In the listing below, locate the lines bearing the word "wire". Copy every one of them.

** MATERIAL FOR THIS TASK follows **

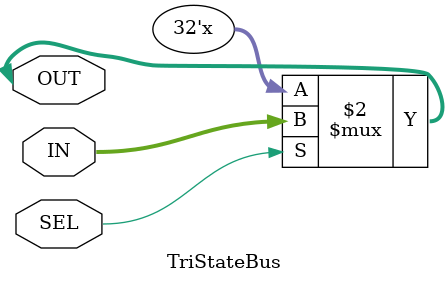
<source format=v>

module TriStateBus(OUT, IN, SEL);
parameter WIDTH = 32;	
inout wire [WIDTH-1:0] OUT;
input wire [WIDTH-1:0] IN;
input wire SEL;

assign OUT = (SEL == 1'b1) ? IN : {WIDTH{1'bZ}};

endmodule
</source>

** End of MATERIAL FOR THIS TASK **

## RESULT FOR THIS EXERCISE
inout wire [WIDTH-1:0] OUT;
input wire [WIDTH-1:0] IN;
input wire SEL;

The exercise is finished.